Updated 8:10 AM ET, Mon April 15, 2019

(CNN) - Two hikers who were missing for nearly five days used a water-purifying straw to survive and were rescued after search teams discovered and followed two sets of footprints in a California canyon, according to the local sheriff's office.

Eric Desplinter, 33, and Gabrielle Wallace, 31, got lost while hiking near Mount Baldy in San Bernardino County, California, last Saturday.

"We just lost the trail," Desplinter said after being rescued Wednesday night, according to CNN affiliate KCAL/KCBS. "And had a little bit of a slip going to the peak of Cucamonga Peak. We decided we wouldn't go back up the ice and snow, so we tried to descend through a valley."

"But that valley was more treacherous than we thought," he added.

To survive over the next several days, Desplinter said he and Wallace tried their best to keep warm, rationed their food and drank water through a LifeStraw -- a straw-like tube that purifies water.
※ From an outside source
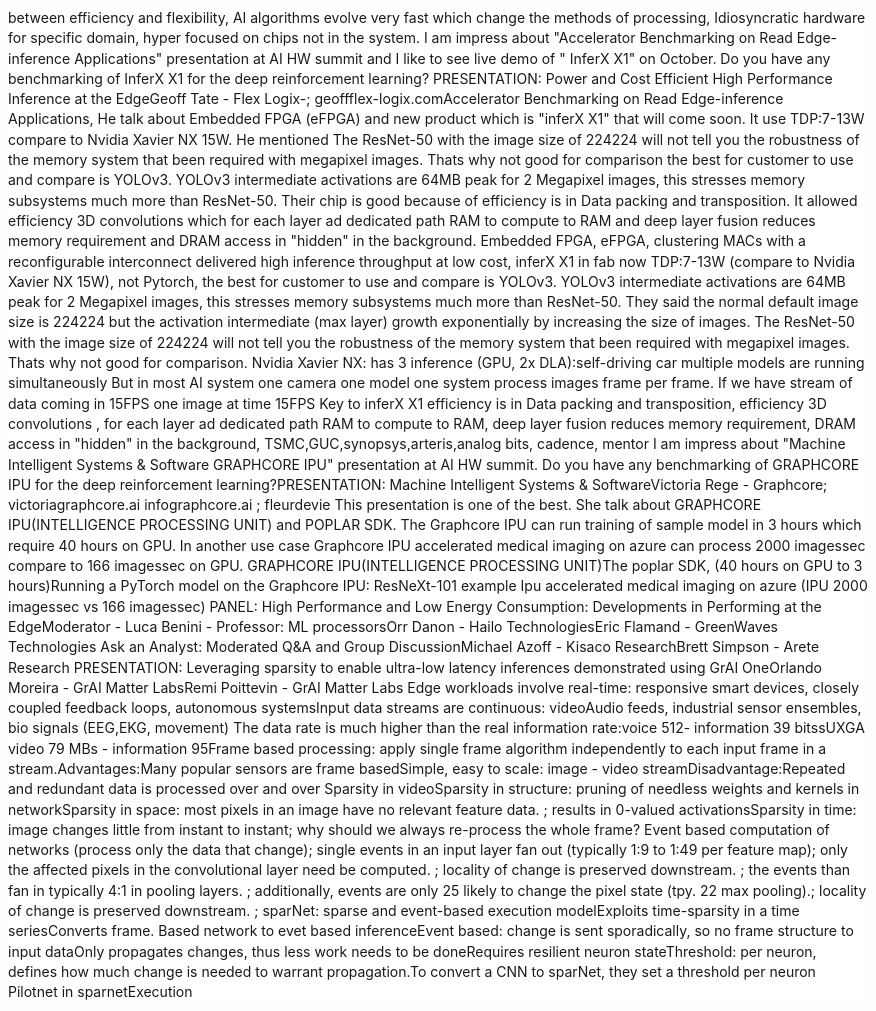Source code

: between efficiency and flexibility, AI algorithms evolve very fast which change the methods of processing,  Idiosyncratic hardware for specific domain, hyper focused on chips not in the system.   I am impress about "Accelerator Benchmarking on Read Edge-inference Applications" presentation at AI HW summit and I like to see live demo of " InferX X1" on October. Do you have any benchmarking of InferX X1 for the deep reinforcement learning? PRESENTATION: Power and Cost Efficient High Performance Inference at the EdgeGeoff Tate - Flex Logix-;  geoffflex-logix.comAccelerator Benchmarking on Read Edge-inference Applications, He talk about Embedded FPGA (eFPGA) and new product which is "inferX X1" that will come soon. It use TDP:7-13W compare to Nvidia Xavier NX 15W. He mentioned The ResNet-50 with the image size of 224224 will not tell you the robustness of the memory system that been required with megapixel images. Thats why not good for comparison the best for customer to use and compare is YOLOv3. YOLOv3 intermediate activations are 64MB peak for 2 Megapixel images, this stresses memory subsystems much more than ResNet-50. Their chip is good because of efficiency is in Data packing and transposition. It allowed efficiency 3D convolutions which for each layer ad dedicated path RAM to compute to RAM and deep layer fusion reduces memory requirement and DRAM access in "hidden" in the background.      Embedded FPGA, eFPGA, clustering MACs with a reconfigurable interconnect delivered high inference throughput at low cost, inferX X1 in fab now TDP:7-13W (compare to Nvidia Xavier NX 15W), not Pytorch, the best for customer to use and compare is YOLOv3. YOLOv3 intermediate activations are 64MB peak for 2 Megapixel images, this stresses memory subsystems much more than ResNet-50. They said the normal default image size is 224224 but the activation intermediate (max layer) growth exponentially by increasing the size of images.     The ResNet-50 with the image size of 224224 will not tell you the robustness of the memory system that been required with megapixel images. Thats why not good for comparison. Nvidia Xavier NX: has 3 inference (GPU, 2x DLA):self-driving car multiple models are running simultaneously But in most AI system one camera one model one system process images frame per frame. If we have stream of data coming in 15FPS one image at time 15FPS   Key to inferX X1 efficiency is in Data packing and transposition, efficiency 3D convolutions , for each layer ad dedicated path RAM to compute to RAM, deep layer fusion reduces memory requirement, DRAM access in "hidden" in the background, TSMC,GUC,synopsys,arteris,analog bits, cadence, mentor  I am impress about "Machine Intelligent Systems & Software GRAPHCORE IPU" presentation at AI HW summit. Do you have any benchmarking of GRAPHCORE IPU for the deep reinforcement learning?PRESENTATION: Machine Intelligent Systems & SoftwareVictoria Rege - Graphcore;  victoriagraphcore.ai   infographcore.ai ; fleurdevie This presentation is one of the best. She talk about GRAPHCORE IPU(INTELLIGENCE PROCESSING UNIT) and POPLAR SDK. The Graphcore IPU can run training of sample model in 3 hours which require 40 hours on GPU. In another use case Graphcore IPU accelerated medical imaging on azure can process 2000 imagessec compare to 166 imagessec on GPU.   GRAPHCORE IPU(INTELLIGENCE PROCESSING UNIT)The poplar SDK,   (40 hours on GPU to 3 hours)Running a PyTorch model on the Graphcore IPU: ResNeXt-101 example   Ipu accelerated medical imaging on azure (IPU 2000 imagessec vs 166 imagessec)   PANEL: High Performance and Low Energy Consumption: Developments in Performing at the EdgeModerator - Luca Benini - Professor: ML processorsOrr Danon - Hailo TechnologiesEric Flamand - GreenWaves Technologies  Ask an Analyst: Moderated Q&A and Group DiscussionMichael Azoff - Kisaco ResearchBrett Simpson - Arete Research   PRESENTATION: Leveraging sparsity to enable ultra-low latency inferences demonstrated using GrAI OneOrlando Moreira - GrAI Matter LabsRemi Poittevin - GrAI Matter Labs  Edge workloads involve real-time: responsive smart devices, closely coupled feedback loops, autonomous systemsInput data streams are continuous: videoAudio feeds, industrial sensor ensembles, bio signals (EEG,EKG, movement) The data rate is much higher than the real information rate:voice 512- information 39 bitssUXGA video 79 MBs - information 95Frame based processing: apply single frame algorithm independently to each input frame in a stream.Advantages:Many popular sensors are frame basedSimple, easy to scale: image - video streamDisadvantage:Repeated and redundant data is processed over and over Sparsity in videoSparsity in structure: pruning of needless weights and kernels in networkSparsity in space: most pixels in an image have no relevant feature data. ; results in 0-valued activationsSparsity in time: image changes little from instant to instant; why should we always re-process the whole frame? Event based computation of networks (process only the data that change); single events in an input layer fan out (typically 1:9 to 1:49 per feature map); only the affected pixels in the convolutional layer need be computed. ; locality of change is preserved downstream. ; the events than fan in typically 4:1 in pooling layers. ; additionally, events are only 25 likely to change the pixel state (tpy. 22 max pooling).; locality of change is preserved downstream. ;       sparNet: sparse and event-based execution modelExploits time-sparsity in a time seriesConverts frame. Based network to evet based inferenceEvent based: change is sent sporadically, so no frame structure to input dataOnly propagates changes, thus less work needs to be doneRequires resilient neuron stateThreshold: per neuron, defines how much change is needed to warrant propagation.To convert a CNN to sparNet, they set a threshold per neuron Pilotnet in sparnetExecution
They're used by hikers and have also been used for humanitarian purposes, providing clean water to people who might not have access to it otherwise.

The pair had gone hiking with a group but ended up getting separated, Wallace's mother told KCAL/KCBS.

According to a statement from the San Bernardino County Sheriff's Office, search and rescue teams from multiple agencies in the surrounding area had spent days combing an area of approximately 30 square miles, or 19,000 acres.

Desplinter and Wallace were finally found after a search team discovered two sets of footprints in Cucamonga Canyon and followed them.

The team provided the location to the command post, and a helicopter flew over the area. From the air the crew was able to spot a campfire and saw two people believed and later confirmed to be Desplinter and Wallace, the sheriff's office said.

According to dramatic footage from the sheriff's office, they were hoisted out of the canyon one at a time in the dark of night as the helicopters blades spun about 10 feet away from nearby trees and rocks.

"Thank you to all the volunteers who were helping look for us," Desplinter said. "We are very grateful to be found tonight."